From the social mask to the expressive mask 🎭
A workshop on working with Instagram-as-mask for presence, not performance
Dear friends,
Back in April, many of you noticed that I left my old Instagram behind and started again as @thresholdsinger.
I overheard in a coffee shop recently some women talking about how “fake” everything on Instagram is. Certainly for me, over many years, any real possibilities of social connection there were drowned in polished self-brands, highlight reels of people’s lives, and the low self-worth that I believe is intentionally programmed into the platform.
It wasn’t feeding me — not as a friend, not as a human, and not even as a home for my work. I was trying to use one account for everything: keeping up with people I love, holding onto pieces of my past, sharing fragments of my creative practice, and building the deeper streams of my work. In trying to do all of that in one place, I ended up feeling like I was speaking to a room full of ghosts.
So I made a choice, in line with leaving Facebook over a decade ago: I stopped using Instagram as a social space. Now, the social lives in more direct, human-to-human ways — WhatsApp voice memos, Zoom calls, dinners, walks, even becoming a regular at my local bar! Come join me for an old-fashioned and some cheeseballs!
I’m interested in real, truthful relationships. Instead of walking past my window and peeking inside at a curated image, I invite those who want to connect with me to knock on my door. I’ll welcome you in, offer you tea, we’ll listen to music, doodle side by side, walk to the river, and speak from the heart.
Now, Instagram — Threshold Singer — is persona more than person. An intentional avatar that holds one fragment of me: my mythopoetic writing, my one-on-one work as a midwife of spiritual-creative emergence, and my artistic exploration. It’s not meant for everyone. That’s the point. It’s a coded space, gated by resonance, tuned to those who are operating in a similar atmosphere and already working within harmonious mental and spiritual frameworks.
I’ve come to believe this is what Instagram really is: not a mirror of who we are, but a mask we choose to wear. To strip away the social mask is to ask: what is a more authentic mask?

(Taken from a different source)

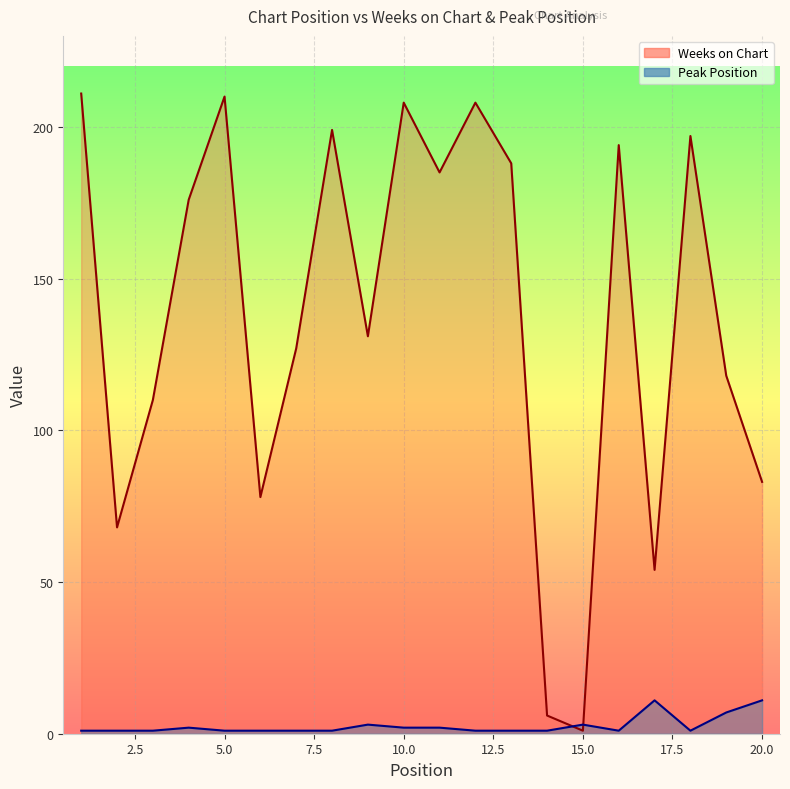

What is the total value across all series at 10?

210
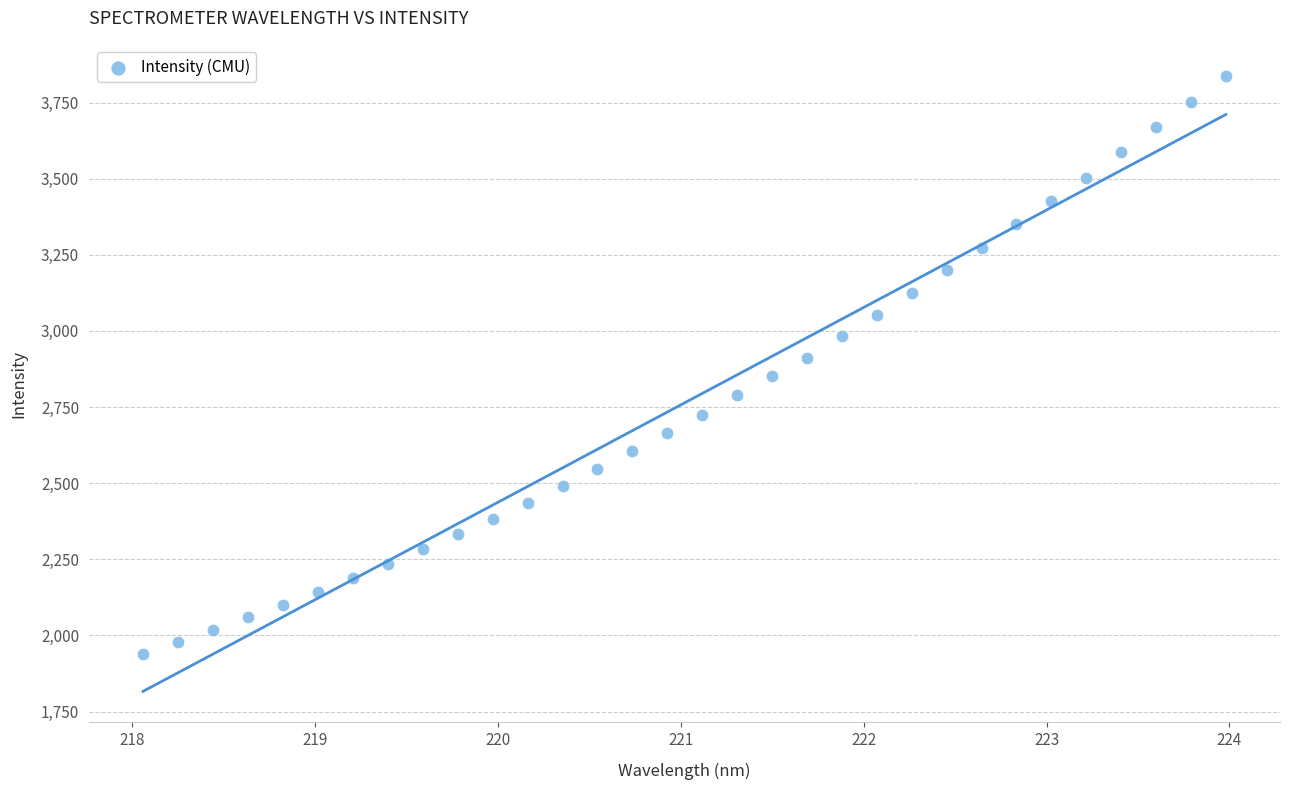

What is the range of Y values (max minus min)?

1898.0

Instead of a mask to hide, the invitation is to put on the shaman’s mask, the theatrical mask — a face, when worn, that invites something deeper to move through. This is the erotic intrigue of the masked ball: when the social mask of containment is dropped, what kind of truth is ready to come forward?

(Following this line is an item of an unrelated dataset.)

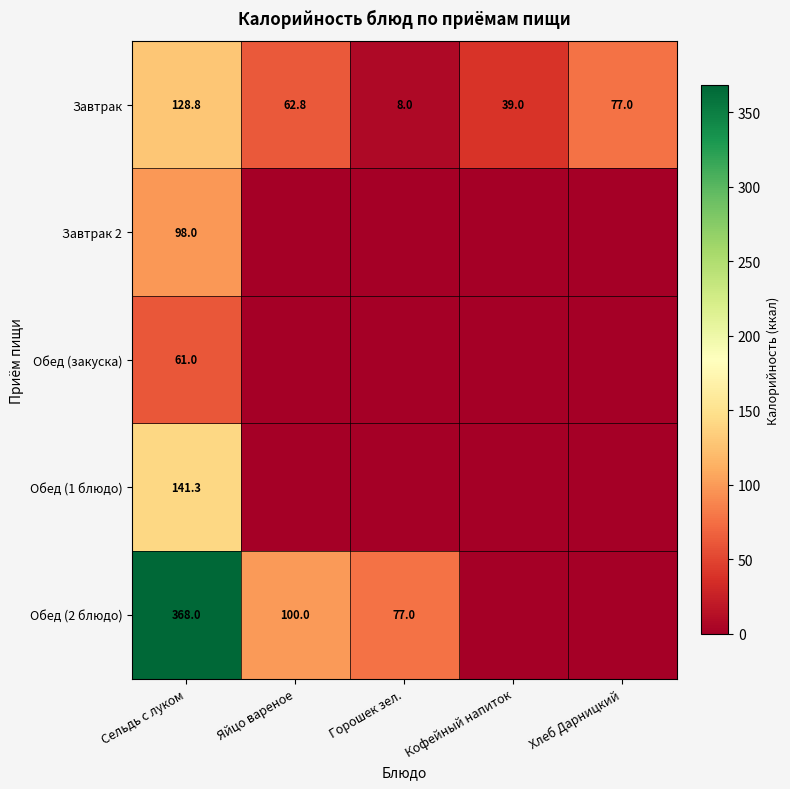

At which label does Завтрак 2 reach its peak?

Сельдь с луком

My collaborator and friend, artist Nicholas Dallwitz (Florigenix), does this beautifully. He wears three different masks/accounts — one for AI art, one for Earth-based synth music, one for painting —each with its own color, rhythm, and function. They all belong to him, but each expresses something different. And he’s learned how to play with them without losing himself, but actually to wield his self as fractals of multiplicity.
Together, we offer two very different templates for approaching Instagram, but from the same heart-centered place. His masks operate at scale (112K followers on his main account), seeding resonance through visionary image. Mine is a doorway to intimacy: a frequency-based alignment that invites you deeper into relationship as you pass through the gates.
This Wednesday at 11am EST, Nicholas and I are hosting a 90-minute workshop on Zoom. We’ll share our two approaches and open a conversation about using Instagram masks with intention — not as cover-up or performance, but as tools for authentic expression and real connection.
This is not a manual for mastering the algorithm.
It is a compass for navigating presence.
Space is limited to keep the circle small. Recordings will be available.
🎭 Explore the workshop here.
If you feel curiosity, join us.
What is paradoxical is that since I stepped into the mask, I have found myself more fully unmasked. I no longer filter my expression for the sake of another’s comfort. I no longer circle the endless dance I did for years: trying to fit the vastness of who I am into 150 characters. I no longer dilute my thinking to make it familiar.
I’ve come to peace with my role as edge-walker — which is what all artists ultimately are — and I trust that even if the mind cannot rationalize why, the heart can feel when it wants connection.